[RECORDS TO USE — start]

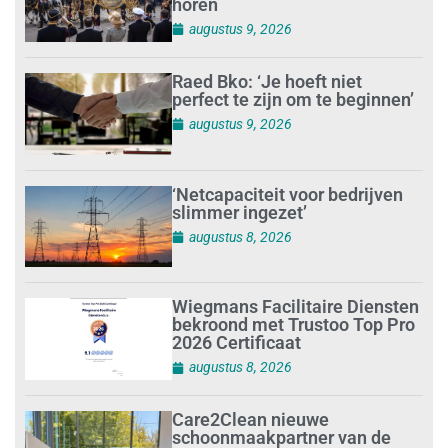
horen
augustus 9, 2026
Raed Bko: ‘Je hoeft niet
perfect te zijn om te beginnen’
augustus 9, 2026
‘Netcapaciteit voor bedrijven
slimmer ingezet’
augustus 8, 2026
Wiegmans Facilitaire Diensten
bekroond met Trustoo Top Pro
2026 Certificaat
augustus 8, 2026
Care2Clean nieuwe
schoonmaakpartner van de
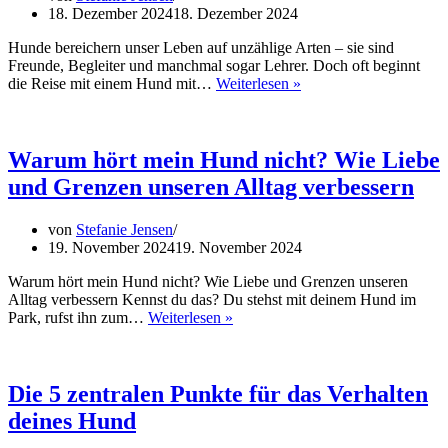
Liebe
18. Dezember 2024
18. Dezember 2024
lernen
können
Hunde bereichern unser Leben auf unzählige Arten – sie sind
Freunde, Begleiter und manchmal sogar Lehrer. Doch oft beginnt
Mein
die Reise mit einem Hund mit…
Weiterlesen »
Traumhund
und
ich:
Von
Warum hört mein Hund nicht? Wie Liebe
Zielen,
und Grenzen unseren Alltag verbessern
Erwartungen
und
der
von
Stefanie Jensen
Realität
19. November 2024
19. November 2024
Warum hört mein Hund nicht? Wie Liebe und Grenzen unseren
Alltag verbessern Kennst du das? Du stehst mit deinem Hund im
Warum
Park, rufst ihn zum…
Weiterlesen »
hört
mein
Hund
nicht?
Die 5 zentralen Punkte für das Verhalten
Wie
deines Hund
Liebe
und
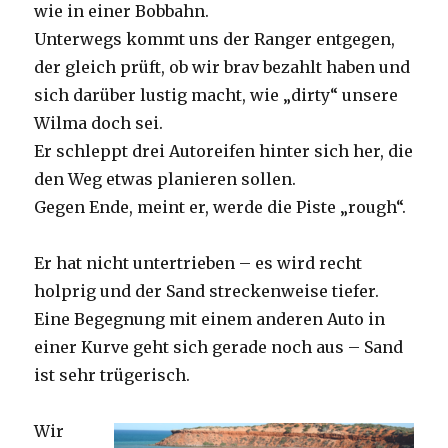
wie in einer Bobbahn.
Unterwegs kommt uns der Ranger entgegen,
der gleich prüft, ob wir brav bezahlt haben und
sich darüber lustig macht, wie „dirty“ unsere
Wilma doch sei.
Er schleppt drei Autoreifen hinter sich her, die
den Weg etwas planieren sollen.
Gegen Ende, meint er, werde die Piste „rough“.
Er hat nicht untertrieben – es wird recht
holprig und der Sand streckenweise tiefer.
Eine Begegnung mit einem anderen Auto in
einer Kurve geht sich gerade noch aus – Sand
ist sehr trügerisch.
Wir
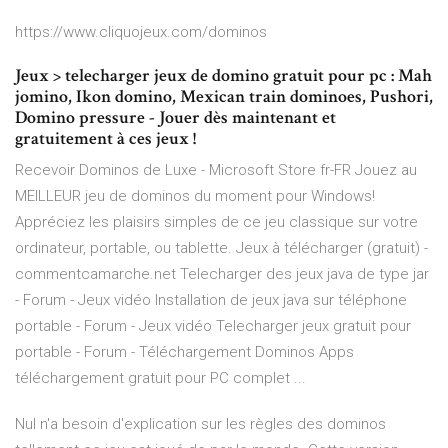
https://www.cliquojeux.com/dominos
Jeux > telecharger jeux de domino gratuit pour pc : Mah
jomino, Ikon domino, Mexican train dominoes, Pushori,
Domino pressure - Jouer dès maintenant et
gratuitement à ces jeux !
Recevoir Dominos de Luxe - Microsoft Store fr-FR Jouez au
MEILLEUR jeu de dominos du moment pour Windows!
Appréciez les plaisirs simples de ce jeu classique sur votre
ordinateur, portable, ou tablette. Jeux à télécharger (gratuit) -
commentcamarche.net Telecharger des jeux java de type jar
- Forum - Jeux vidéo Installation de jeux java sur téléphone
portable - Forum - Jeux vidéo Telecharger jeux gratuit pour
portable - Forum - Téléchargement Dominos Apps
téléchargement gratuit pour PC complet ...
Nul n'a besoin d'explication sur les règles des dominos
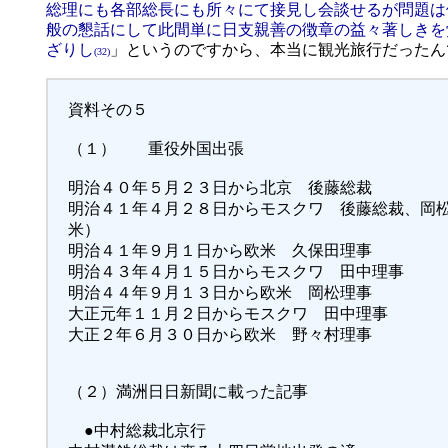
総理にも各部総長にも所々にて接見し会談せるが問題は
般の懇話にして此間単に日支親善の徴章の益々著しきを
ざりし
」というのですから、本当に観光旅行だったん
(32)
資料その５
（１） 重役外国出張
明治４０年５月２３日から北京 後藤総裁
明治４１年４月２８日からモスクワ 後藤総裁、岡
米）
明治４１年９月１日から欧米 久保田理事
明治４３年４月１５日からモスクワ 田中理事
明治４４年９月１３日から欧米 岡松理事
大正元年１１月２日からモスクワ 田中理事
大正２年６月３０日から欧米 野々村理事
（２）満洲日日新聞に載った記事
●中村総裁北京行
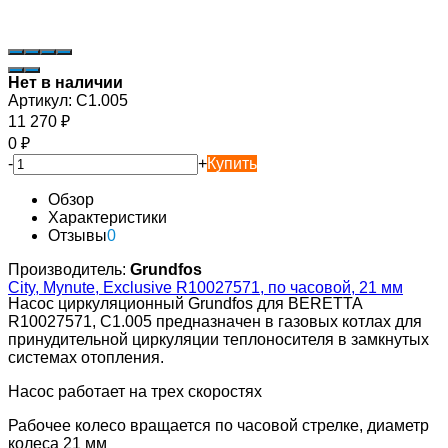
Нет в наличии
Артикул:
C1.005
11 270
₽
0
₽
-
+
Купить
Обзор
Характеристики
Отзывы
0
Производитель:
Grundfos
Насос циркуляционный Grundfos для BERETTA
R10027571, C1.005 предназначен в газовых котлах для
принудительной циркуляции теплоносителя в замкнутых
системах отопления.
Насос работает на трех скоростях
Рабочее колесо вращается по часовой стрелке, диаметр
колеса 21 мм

[RECORDS TO USE — finish]

→ EXERCISE: Find and copy every line in the entries above where the string "Насос" occurs.

→ RESULT OF THIS EXERCISE:
Насос циркуляционный Grundfos для BERETTA
Насос работает на трех скоростях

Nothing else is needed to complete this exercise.